But while Americans appear to see the very obvious and well-documented issues with qualified immunity, Congress—the branch of government best positioned to abolish the practice—won't touch the topic with a 10-foot pole.
The legislative stagnation isn't for lack of trying. Rep. Justin Amash (L–Mich.) introduced legislation to eliminate qualified immunity. With Rep. Ayanna Pressley (D–Mass.) as his co-sponsor, the bill eventually picked up Republican support. Sen. Mike Braun (R–Ind.) followed suit and crafted his own legislation, which would grant qualified immunity only to officers whose conduct is expressly permitted by federal regulation, federal statutes, state statutes, or case law—essentially the opposite of the current approach.

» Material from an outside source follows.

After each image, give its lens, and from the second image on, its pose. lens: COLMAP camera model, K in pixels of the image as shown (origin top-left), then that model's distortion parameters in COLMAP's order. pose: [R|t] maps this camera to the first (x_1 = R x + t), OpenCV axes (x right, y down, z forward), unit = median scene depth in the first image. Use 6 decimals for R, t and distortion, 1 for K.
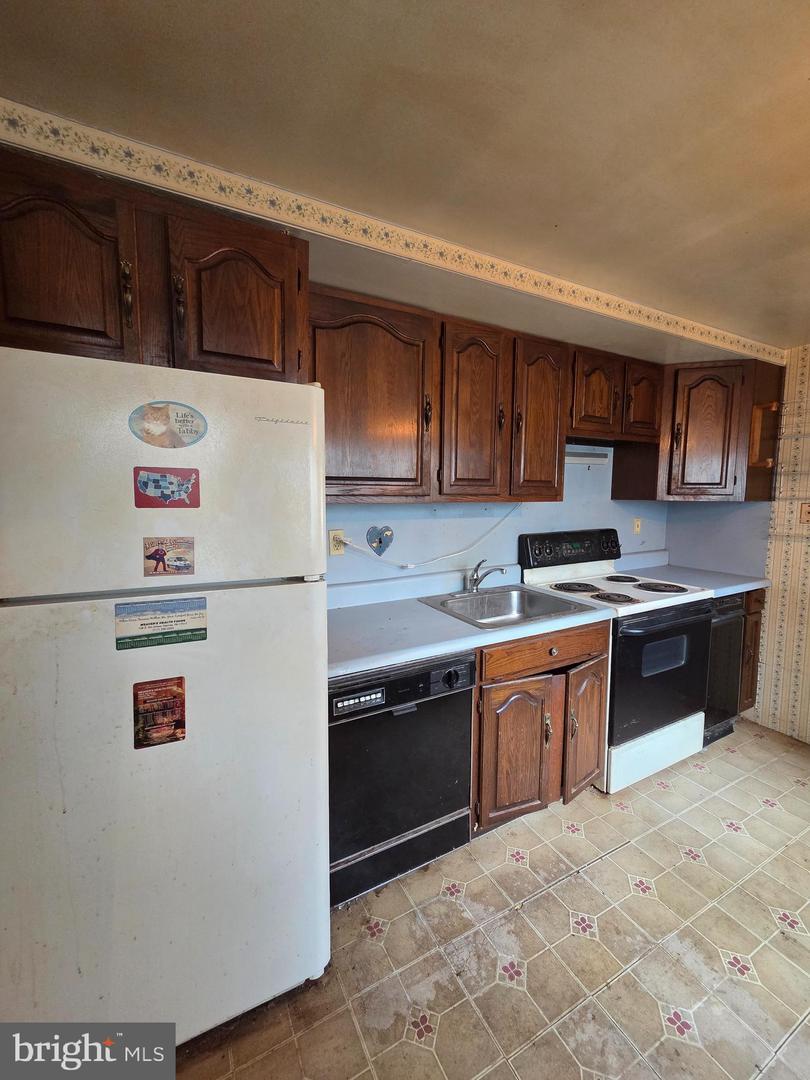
lens RADIAL K [[441.3, 0, 405.5], [0, 441.3, 536.4], [0, 0, 1]] dist [-0.003720, 0.004846]
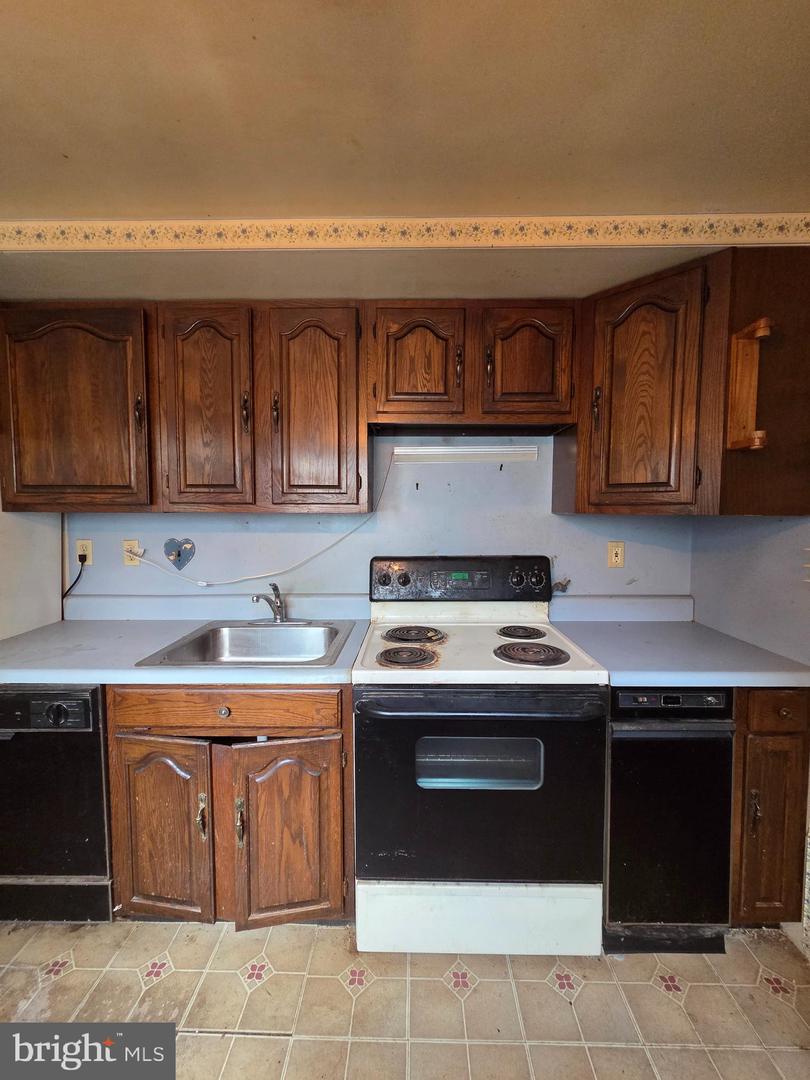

President Donald Trump has dismissed these efforts to reform qualified immunity as unworthy of his consideration. He is the law-and-order president, and even though qualified immunity is an insult to both law and order, it is also an insult to police unions.
Should presumptive Democratic nominee Joe Biden win in November, it's not completely clear what he would do on the issue. "Vice President Biden thinks qualified immunity has gone too far and needs to be severely reined in," says Jamal Brown, National Press Secretary for the Biden campaign. "It should not protect officers who abuse their power." That statement echoes Biden's "Unity Task Force" recommendations, which were drawn up in coordination with Sen. Bernie Sanders (I–Vt.).
The former vice president has not offered concrete details on how his reforms will distinguish between officials who deserve protection from federal civil lawsuits, but his track record suggests he will go (almost) wherever center-leftists tell him to. In this case, everyone to the left of Trump overwhelmingly supports sunsetting the doctrine.
For now, though, it appears qualified immunity is poised to meet a rather typical fate, in that it will likely stay exactly as it is.
CORRECTION: The original version of this piece misstated the third poll's findings. A majority of Americans support prioritizing violent crimes over misdemeanor crimes, not victimless crimes.